I[also known as cassie] am going to luray june 22-24 for the rally go me. Me and my mom are renting a cabin so we can still go camping with everyone.


----------



## wolfwood (Sep 19, 2005)

GOOD ONN YOU, CASSIE!!!!

Wish I was gonna be there!!!


----------



## Fire44 (Mar 6, 2005)

That is great to hear Cassie....

Glad to hear you and your mother are coming.

Gary


----------



## Katrina (Dec 16, 2004)

That is just Too Cool Cassie!!!!!
You go girl!!!!!


----------



## Thor (Apr 7, 2004)

Right On!!!!!!!!

Thor


----------



## prevish gang (Mar 19, 2006)

That is awesome news Cassie. Check out the site map and make sure you get a cabin across from me. Nathan will be there. Bring Josh too.
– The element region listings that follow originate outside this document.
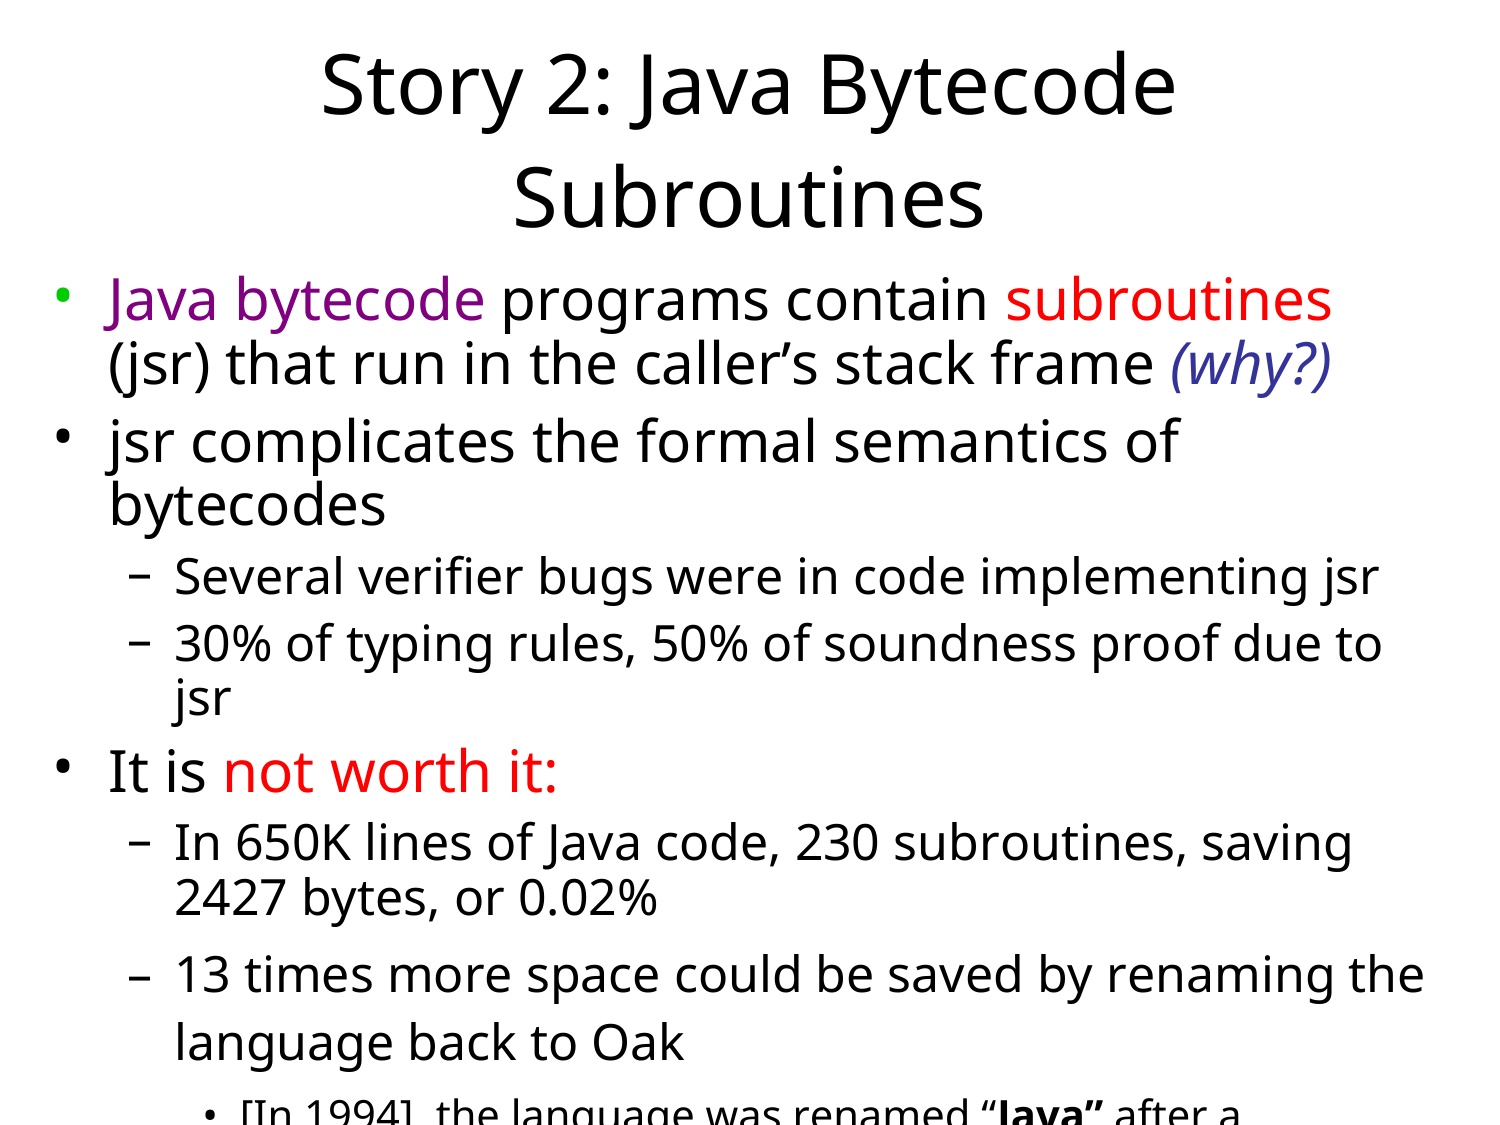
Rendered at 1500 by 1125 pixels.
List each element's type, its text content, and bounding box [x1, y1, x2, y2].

title Story 2: Java Bytecode Subroutines [75, 45, 1426, 233]
list Java bytecode programs contain subroutines (jsr) that run in the caller’s stack frame (why?) jsr complicates the formal semantics of bytecodes Several verifier bugs were in code implementing jsr 30% of typing rules, 50% of soundness proof due to jsr It is not worth it: In 650K lines of Java code, 230 subroutines, saving 2427 bytes, or 0.02% 13 times more space could be saved by renaming the language back to Oak [In 1994], the language was renamed “Java” after a trademark search revealed that the name “Oak” was used by a manufacturer of video adapter cards. [37, 262, 1463, 1101]
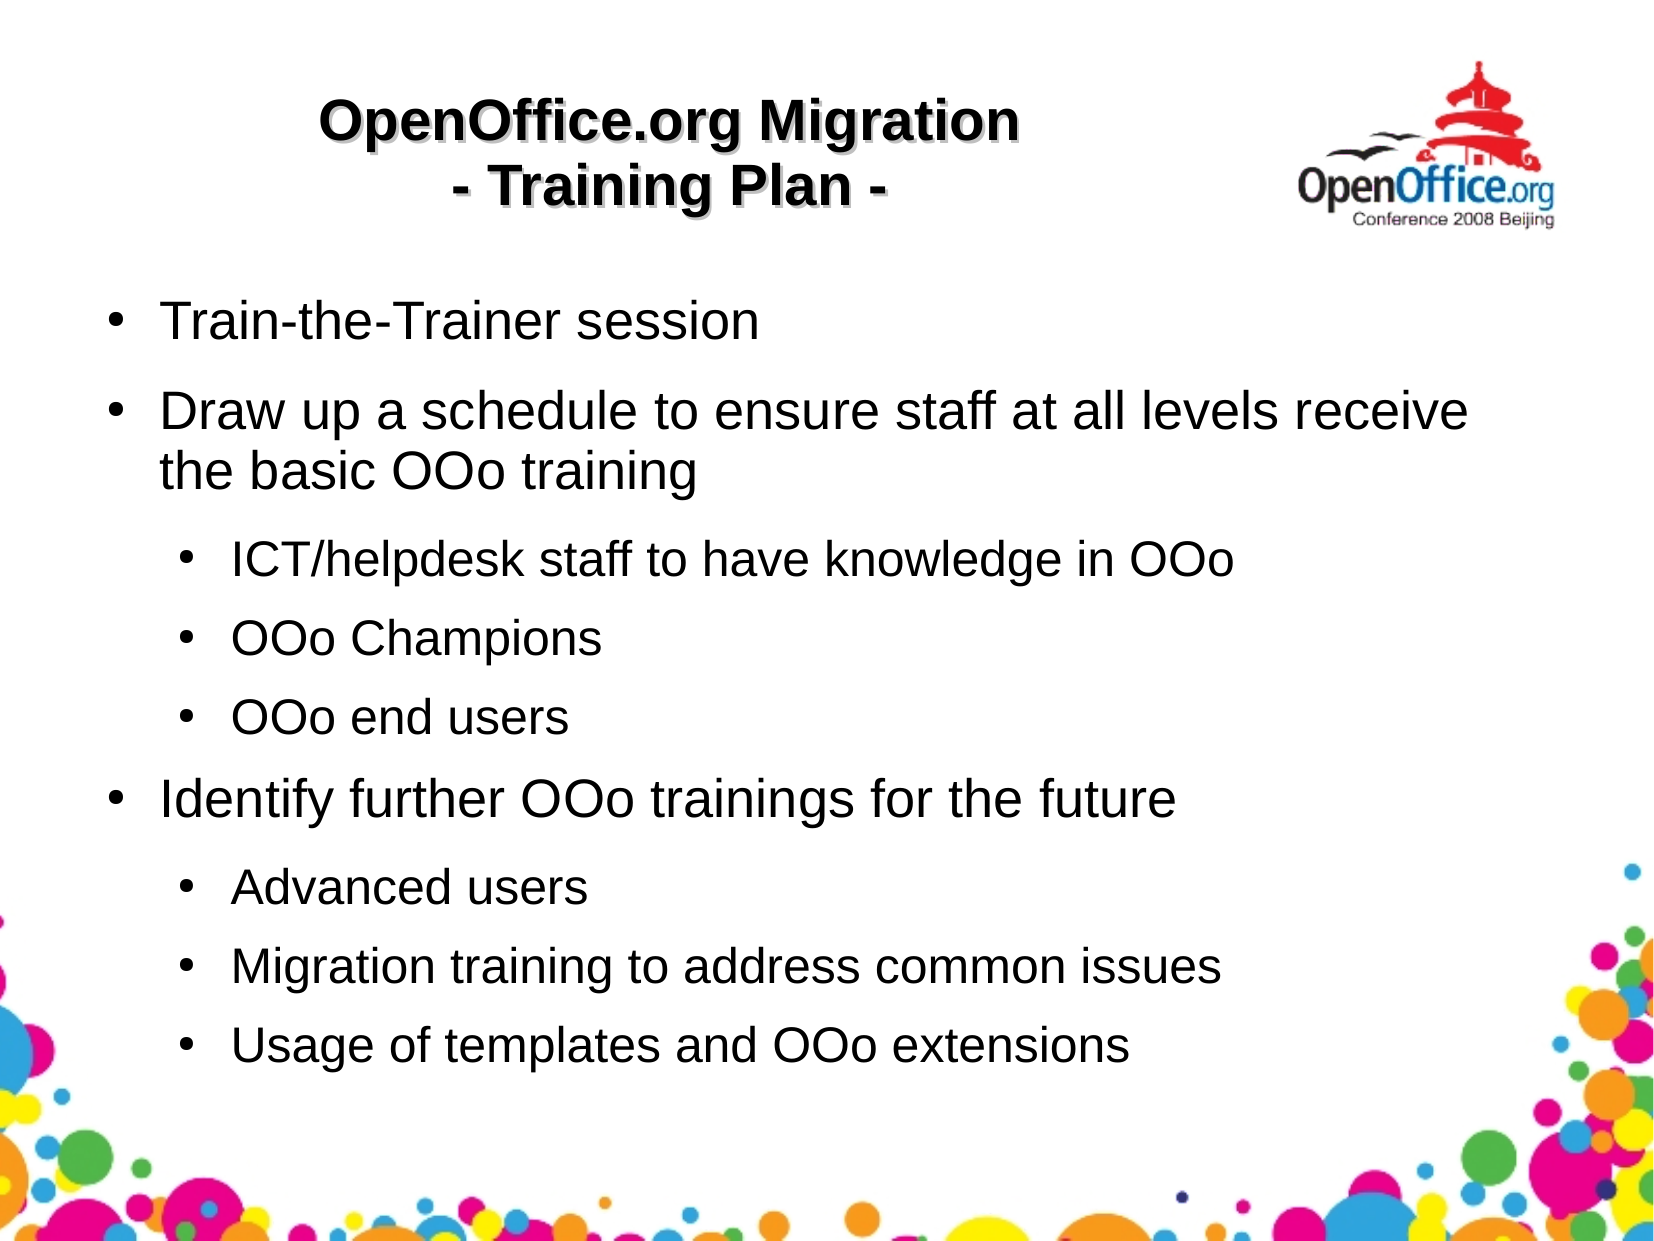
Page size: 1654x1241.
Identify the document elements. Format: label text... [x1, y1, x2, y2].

title OpenOffice.org Migration - Training Plan - [82, 56, 1258, 250]
list Train-the-Trainer session Draw up a schedule to ensure staff at all levels receive the basic OOo training ICT/helpdesk staff to have knowledge in OOo OOo Champions OOo end users Identify further OOo trainings for the future Advanced users Migration training to address common issues Usage of templates and OOo extensions [88, 290, 1577, 1094]
picture [1285, 51, 1569, 250]
picture [0, 810, 1654, 1241]
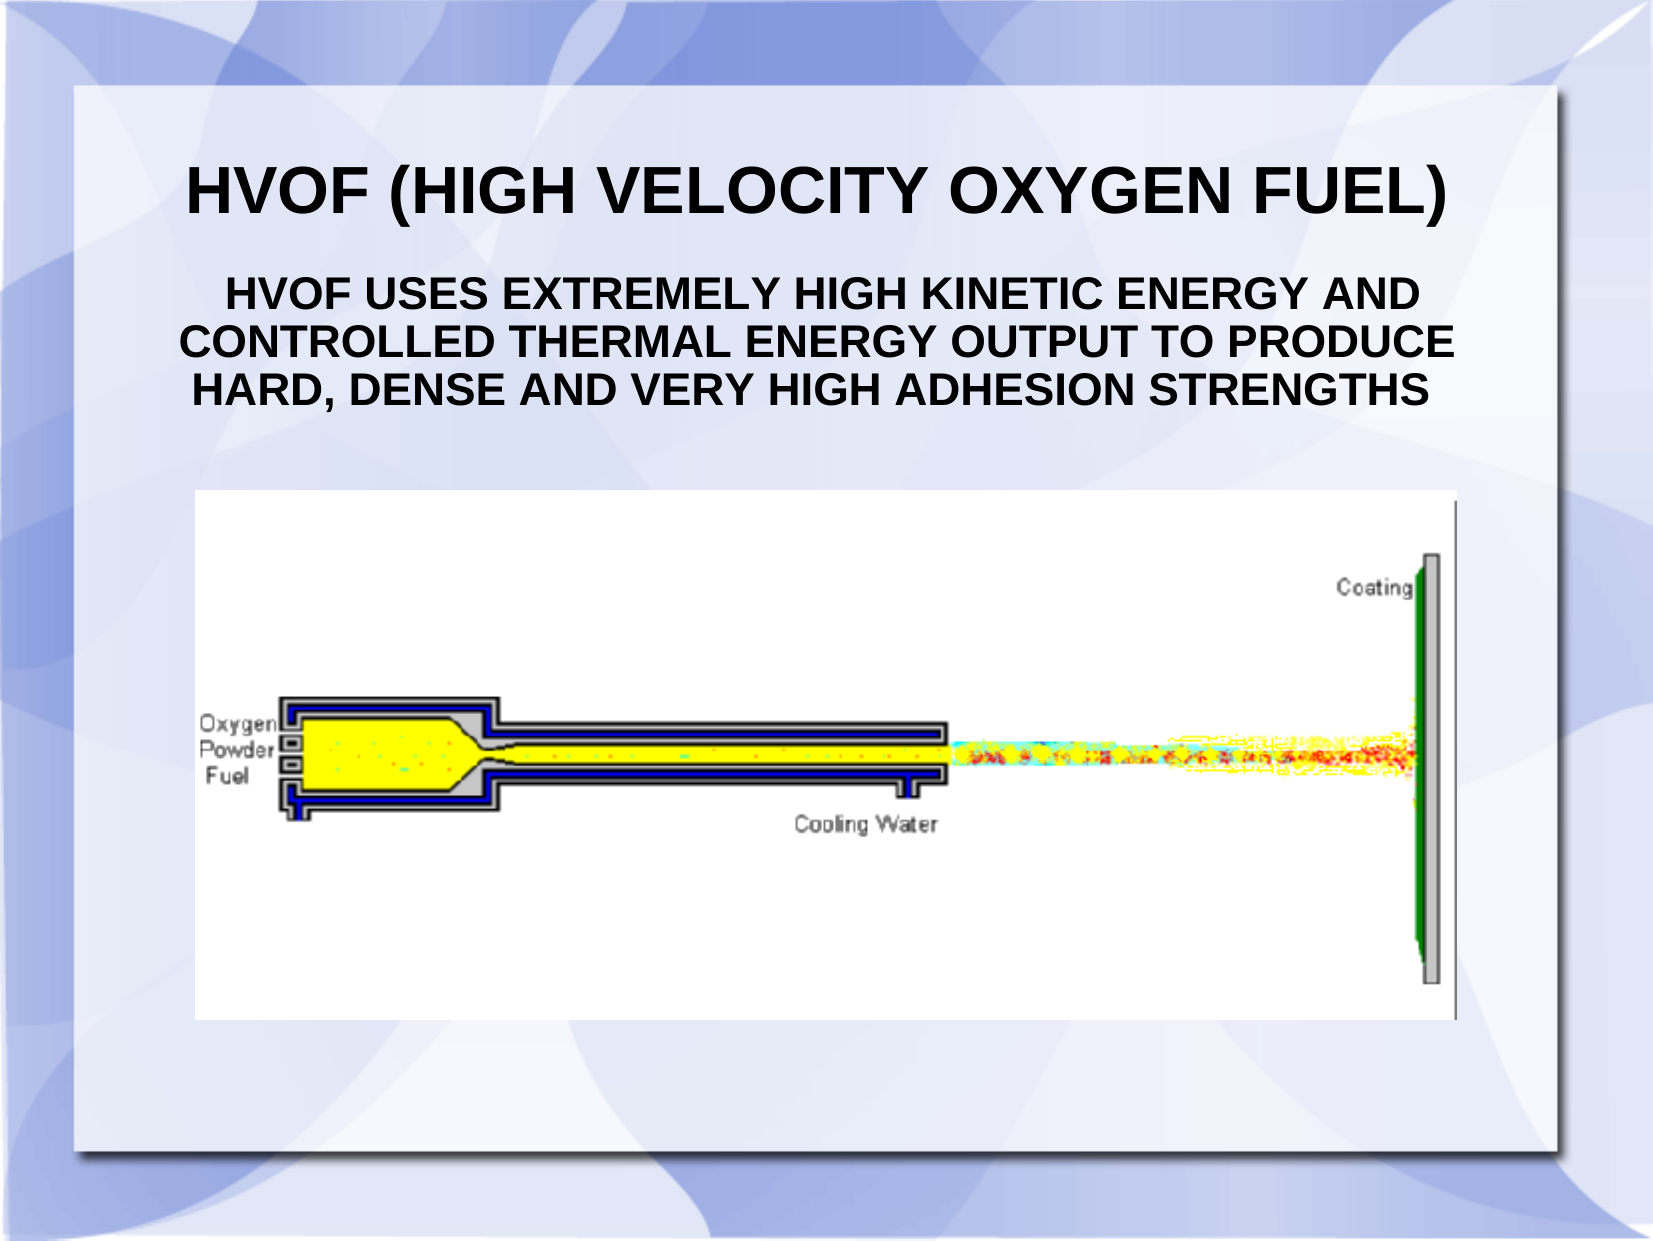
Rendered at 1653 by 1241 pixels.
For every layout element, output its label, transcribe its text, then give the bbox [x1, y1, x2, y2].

title HVOF (HIGH VELOCITY OXYGEN FUEL) HVOF USES EXTREMELY HIGH KINETIC ENERGY AND CONTROLLED THERMAL ENERGY OUTPUT TO PRODUCE HARD, DENSE AND VERY HIGH ADHESION STRENGTHS [150, 105, 1486, 460]
picture [0, 0, 1653, 1241]
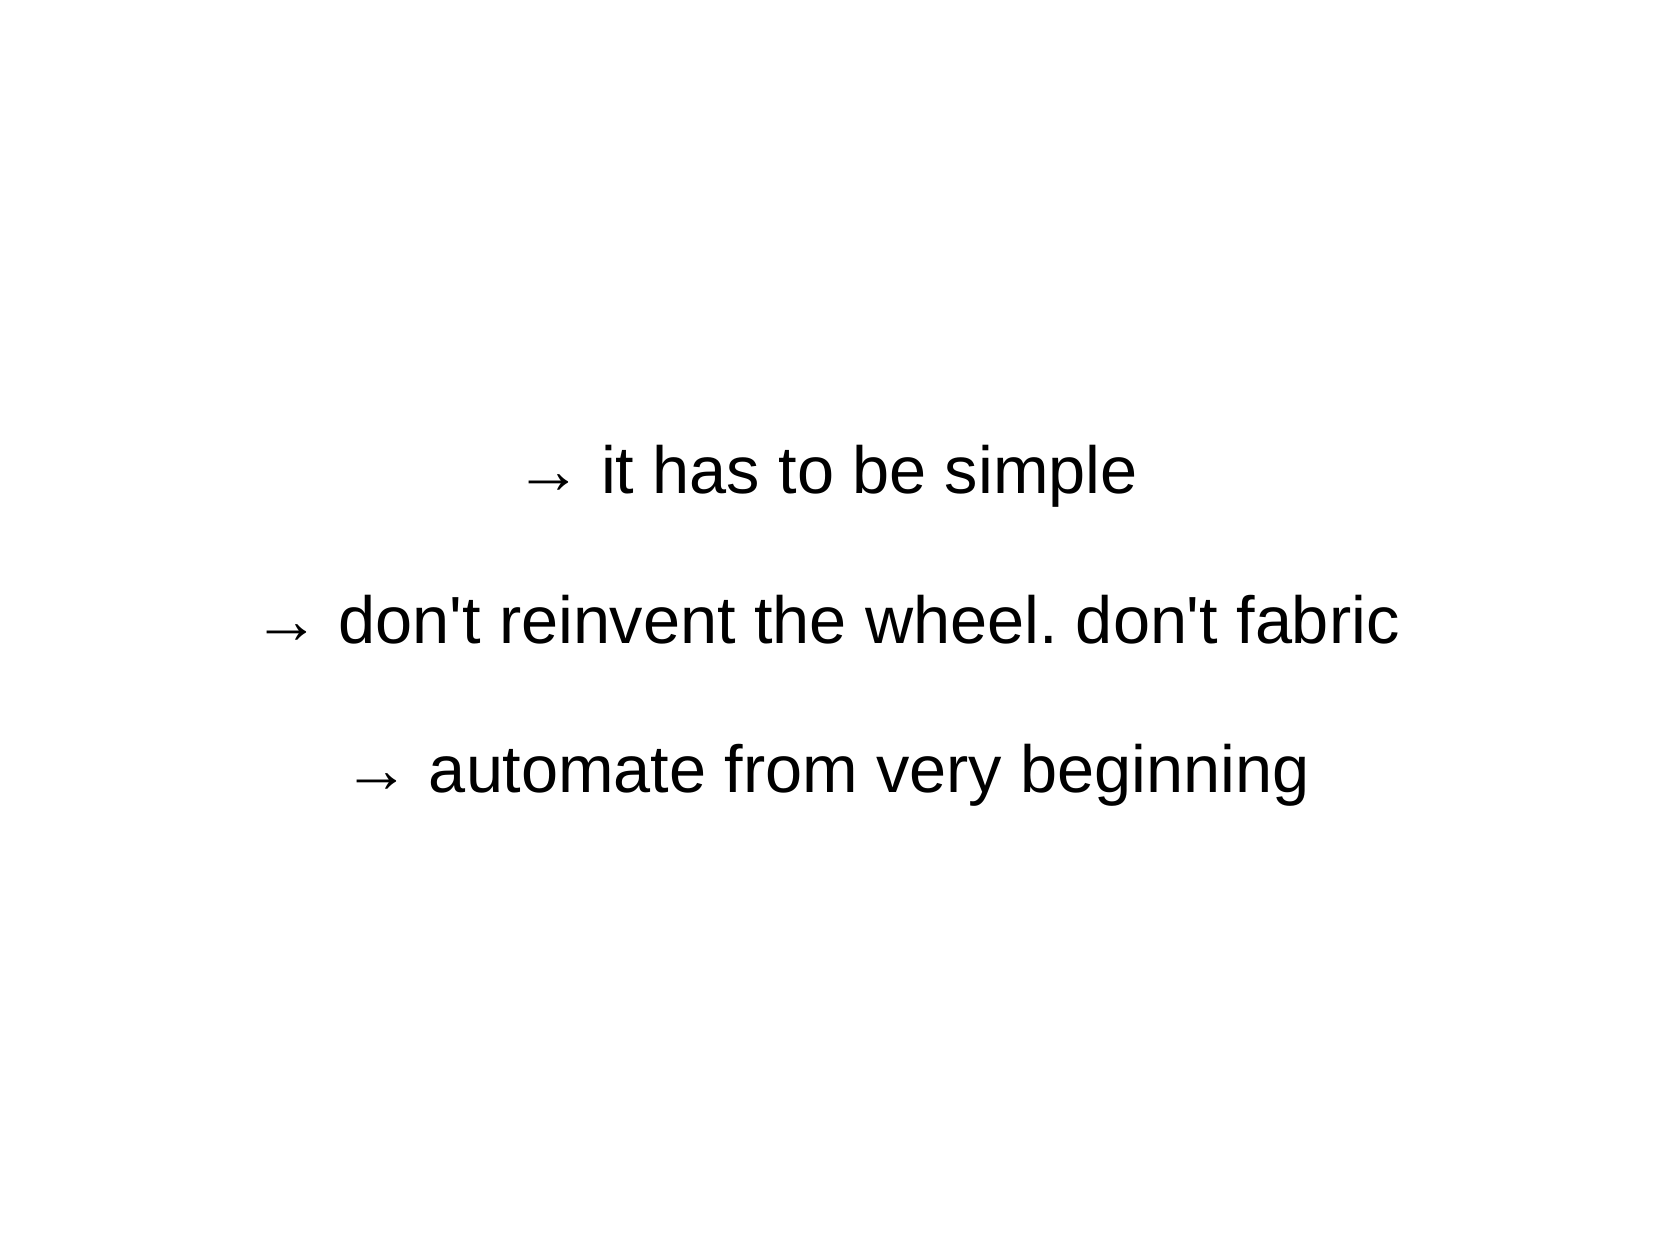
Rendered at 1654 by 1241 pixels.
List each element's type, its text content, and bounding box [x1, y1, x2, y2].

I cannot wait to see you again.

Mrs Prevish


----------



## HootBob (Apr 26, 2004)

That's awesome Cassie







Payge is really happy you will be there

Don


----------



## Cherokee (Jun 26, 2006)

Thor said:


> Right On!!!!!!!!
> 
> Thor


yeahh u staying in the camper how is the puppy thats cool nathans coming is rashad idk if josh is going though


----------



## Camper Man (Jan 12, 2006)

We are looking forward to seeing you again, Cassie and Mom!

Bob, Terri, Tim & Matt


----------



## Cherokee (Jun 26, 2006)

Camper Man said:


> We are looking forward to seeing you again, Cassie and Mom!
> 
> Bob, Terri, Tim & Matt


I Cant wait to see everyone i cant wait to see you guys we should all meet up some where oneday for lunch or something


----------



## HootBob (Apr 26, 2004)

Cherokee said:


> We are looking forward to seeing you again, Cassie and Mom!
> 
> Bob, Terri, Tim & Matt


I Cant wait to see everyone i cant wait to see you guys we should all meet up some where oneday for lunch or something
[/quote]

it's a good Idea
A few of us have done that already for supper It was fun









Don


----------